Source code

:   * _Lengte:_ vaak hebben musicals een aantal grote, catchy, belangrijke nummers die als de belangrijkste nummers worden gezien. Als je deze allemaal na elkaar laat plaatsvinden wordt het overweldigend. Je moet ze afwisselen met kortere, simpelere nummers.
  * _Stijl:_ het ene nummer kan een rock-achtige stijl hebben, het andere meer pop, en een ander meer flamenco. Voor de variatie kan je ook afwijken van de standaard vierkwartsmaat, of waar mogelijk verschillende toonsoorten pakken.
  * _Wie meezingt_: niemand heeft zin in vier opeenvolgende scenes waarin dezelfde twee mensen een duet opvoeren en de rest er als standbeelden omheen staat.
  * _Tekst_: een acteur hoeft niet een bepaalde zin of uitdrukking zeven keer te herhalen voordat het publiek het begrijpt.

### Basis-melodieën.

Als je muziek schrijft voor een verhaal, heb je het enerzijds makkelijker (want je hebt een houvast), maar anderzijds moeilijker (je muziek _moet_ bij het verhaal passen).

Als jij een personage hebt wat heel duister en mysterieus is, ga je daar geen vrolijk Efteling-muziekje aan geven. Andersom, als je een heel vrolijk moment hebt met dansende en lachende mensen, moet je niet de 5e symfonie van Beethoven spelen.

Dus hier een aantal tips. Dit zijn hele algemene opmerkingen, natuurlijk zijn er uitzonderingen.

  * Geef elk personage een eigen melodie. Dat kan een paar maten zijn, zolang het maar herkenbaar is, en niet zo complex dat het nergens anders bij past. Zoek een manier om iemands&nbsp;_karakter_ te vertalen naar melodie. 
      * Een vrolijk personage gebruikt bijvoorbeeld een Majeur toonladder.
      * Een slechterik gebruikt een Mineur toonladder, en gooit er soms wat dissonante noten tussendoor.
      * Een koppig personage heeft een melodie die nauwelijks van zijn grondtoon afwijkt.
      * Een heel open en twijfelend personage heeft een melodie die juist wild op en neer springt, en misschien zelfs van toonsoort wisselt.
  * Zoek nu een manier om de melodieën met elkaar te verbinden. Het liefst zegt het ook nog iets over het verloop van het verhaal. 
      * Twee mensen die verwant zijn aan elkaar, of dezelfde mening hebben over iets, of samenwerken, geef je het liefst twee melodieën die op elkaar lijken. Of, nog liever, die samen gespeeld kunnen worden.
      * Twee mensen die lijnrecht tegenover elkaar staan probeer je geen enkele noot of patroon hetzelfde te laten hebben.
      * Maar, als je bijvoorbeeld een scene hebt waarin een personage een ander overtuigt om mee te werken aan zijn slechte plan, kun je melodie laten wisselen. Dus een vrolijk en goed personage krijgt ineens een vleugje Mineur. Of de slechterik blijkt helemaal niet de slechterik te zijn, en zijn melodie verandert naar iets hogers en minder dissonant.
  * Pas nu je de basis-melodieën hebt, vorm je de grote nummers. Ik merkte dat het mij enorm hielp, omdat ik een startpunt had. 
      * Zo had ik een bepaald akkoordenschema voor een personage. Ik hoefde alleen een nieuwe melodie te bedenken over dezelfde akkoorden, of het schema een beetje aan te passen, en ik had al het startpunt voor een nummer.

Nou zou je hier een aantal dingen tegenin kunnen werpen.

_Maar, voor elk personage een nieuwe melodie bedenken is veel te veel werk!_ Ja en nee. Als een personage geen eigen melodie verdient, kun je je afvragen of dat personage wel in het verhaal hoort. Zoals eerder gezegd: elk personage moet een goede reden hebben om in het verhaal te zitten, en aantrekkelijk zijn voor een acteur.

════════════════

| WORK TO COMPLETE |
Print out the data exactly once more.

| OUTPUT |
Source code

:   * _Lengte:_ vaak hebben musicals een aantal grote, catchy, belangrijke nummers die als de belangrijkste nummers worden gezien. Als je deze allemaal na elkaar laat plaatsvinden wordt het overweldigend. Je moet ze afwisselen met kortere, simpelere nummers.
  * _Stijl:_ het ene nummer kan een rock-achtige stijl hebben, het andere meer pop, en een ander meer flamenco. Voor de variatie kan je ook afwijken van de standaard vierkwartsmaat, of waar mogelijk verschillende toonsoorten pakken.
  * _Wie meezingt_: niemand heeft zin in vier opeenvolgende scenes waarin dezelfde twee mensen een duet opvoeren en de rest er als standbeelden omheen staat.
  * _Tekst_: een acteur hoeft niet een bepaalde zin of uitdrukking zeven keer te herhalen voordat het publiek het begrijpt.

### Basis-melodieën.

Als je muziek schrijft voor een verhaal, heb je het enerzijds makkelijker (want je hebt een houvast), maar anderzijds moeilijker (je muziek _moet_ bij het verhaal passen).

Als jij een personage hebt wat heel duister en mysterieus is, ga je daar geen vrolijk Efteling-muziekje aan geven. Andersom, als je een heel vrolijk moment hebt met dansende en lachende mensen, moet je niet de 5e symfonie van Beethoven spelen.

Dus hier een aantal tips. Dit zijn hele algemene opmerkingen, natuurlijk zijn er uitzonderingen.

  * Geef elk personage een eigen melodie. Dat kan een paar maten zijn, zolang het maar herkenbaar is, en niet zo complex dat het nergens anders bij past. Zoek een manier om iemands&nbsp;_karakter_ te vertalen naar melodie. 
      * Een vrolijk personage gebruikt bijvoorbeeld een Majeur toonladder.
      * Een slechterik gebruikt een Mineur toonladder, en gooit er soms wat dissonante noten tussendoor.
      * Een koppig personage heeft een melodie die nauwelijks van zijn grondtoon afwijkt.
      * Een heel open en twijfelend personage heeft een melodie die juist wild op en neer springt, en misschien zelfs van toonsoort wisselt.
  * Zoek nu een manier om de melodieën met elkaar te verbinden. Het liefst zegt het ook nog iets over het verloop van het verhaal. 
      * Twee mensen die verwant zijn aan elkaar, of dezelfde mening hebben over iets, of samenwerken, geef je het liefst twee melodieën die op elkaar lijken. Of, nog liever, die samen gespeeld kunnen worden.
      * Twee mensen die lijnrecht tegenover elkaar staan probeer je geen enkele noot of patroon hetzelfde te laten hebben.
      * Maar, als je bijvoorbeeld een scene hebt waarin een personage een ander overtuigt om mee te werken aan zijn slechte plan, kun je melodie laten wisselen. Dus een vrolijk en goed personage krijgt ineens een vleugje Mineur. Of de slechterik blijkt helemaal niet de slechterik te zijn, en zijn melodie verandert naar iets hogers en minder dissonant.
  * Pas nu je de basis-melodieën hebt, vorm je de grote nummers. Ik merkte dat het mij enorm hielp, omdat ik een startpunt had. 
      * Zo had ik een bepaald akkoordenschema voor een personage. Ik hoefde alleen een nieuwe melodie te bedenken over dezelfde akkoorden, of het schema een beetje aan te passen, en ik had al het startpunt voor een nummer.

Nou zou je hier een aantal dingen tegenin kunnen werpen.

_Maar, voor elk personage een nieuwe melodie bedenken is veel te veel werk!_ Ja en nee. Als een personage geen eigen melodie verdient, kun je je afvragen of dat personage wel in het verhaal hoort. Zoals eerder gezegd: elk personage moet een goede reden hebben om in het verhaal te zitten, en aantrekkelijk zijn voor een acteur.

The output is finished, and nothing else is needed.